Most people that have difficulty floating from what I have seen are either very, very dense, like low body fat individuals with high muscle, or they stay tense in the water, and so they can’t actually relax and allow the water to float them.
I think, from what I understand, that that does not qualify as swimming, in that case. I am not a swimologist however, so take my words with a grain of salt.
I can’t sit cross legged
I only have a vague idea of how to make coffee.
Is coffee a common beverage where you live? I have only a vague idea of how to make curry, despite it being eaten, I believe, multiple times a day by hundreds of millions of other humans. It’s not a common home-prepared dish where I live though.
Do you drink coffee?
It’s easy.
You just put the hot water in the brown dirt thing and it creates a brown tea thing.
Ooooh, you mean like… “Good Coffee”. Dude I dunno.

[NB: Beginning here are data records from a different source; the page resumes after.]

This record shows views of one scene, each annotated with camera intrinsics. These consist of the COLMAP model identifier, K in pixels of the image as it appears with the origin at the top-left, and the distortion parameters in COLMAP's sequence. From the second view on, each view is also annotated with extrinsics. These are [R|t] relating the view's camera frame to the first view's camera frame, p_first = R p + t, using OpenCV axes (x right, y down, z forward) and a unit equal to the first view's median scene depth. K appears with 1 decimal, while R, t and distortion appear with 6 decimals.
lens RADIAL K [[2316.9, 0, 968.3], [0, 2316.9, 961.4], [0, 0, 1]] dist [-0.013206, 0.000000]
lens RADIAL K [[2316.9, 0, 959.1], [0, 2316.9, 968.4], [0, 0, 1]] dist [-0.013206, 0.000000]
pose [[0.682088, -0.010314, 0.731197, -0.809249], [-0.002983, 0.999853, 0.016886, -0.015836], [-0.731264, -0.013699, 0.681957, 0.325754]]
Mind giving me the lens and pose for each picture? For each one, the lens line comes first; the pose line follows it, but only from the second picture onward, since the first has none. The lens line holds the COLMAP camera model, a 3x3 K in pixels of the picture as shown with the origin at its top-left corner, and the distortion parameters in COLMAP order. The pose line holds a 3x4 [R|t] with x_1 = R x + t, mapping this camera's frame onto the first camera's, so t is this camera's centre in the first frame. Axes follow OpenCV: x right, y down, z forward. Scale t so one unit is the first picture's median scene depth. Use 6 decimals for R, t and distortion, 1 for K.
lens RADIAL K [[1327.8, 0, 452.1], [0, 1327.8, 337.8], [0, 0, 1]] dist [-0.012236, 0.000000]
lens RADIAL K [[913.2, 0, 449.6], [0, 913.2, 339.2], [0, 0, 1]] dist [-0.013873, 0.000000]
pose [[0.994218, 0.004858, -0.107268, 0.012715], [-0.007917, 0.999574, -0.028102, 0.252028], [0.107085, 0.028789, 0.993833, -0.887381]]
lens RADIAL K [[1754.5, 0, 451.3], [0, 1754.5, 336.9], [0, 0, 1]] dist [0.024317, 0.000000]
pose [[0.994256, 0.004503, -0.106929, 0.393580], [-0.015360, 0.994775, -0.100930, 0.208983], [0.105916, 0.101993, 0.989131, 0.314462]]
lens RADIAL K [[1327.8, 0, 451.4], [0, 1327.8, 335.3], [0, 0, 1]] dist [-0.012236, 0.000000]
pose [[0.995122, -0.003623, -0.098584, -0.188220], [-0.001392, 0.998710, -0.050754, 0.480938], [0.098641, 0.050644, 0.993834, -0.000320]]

Same. I’ve seen/helped other people make coffee, but I have neither the equipment or the desire to practice the skill myself.
I can make tea, though.
Driving.
I read “diving” and got pissed that I also don’t know how to properly do a dive.
Can’t swim, can’t whistle and the weirdest of all: can’t hold my breath.
Not being able to swim is mostly related to that last one, as when I tried using a mask I was doing reasonably well.
Starting new things that I don’t already have a very clear understanding of the process for
I keep typing the wrong words. Not just typos but entirely different words than what I intend to type.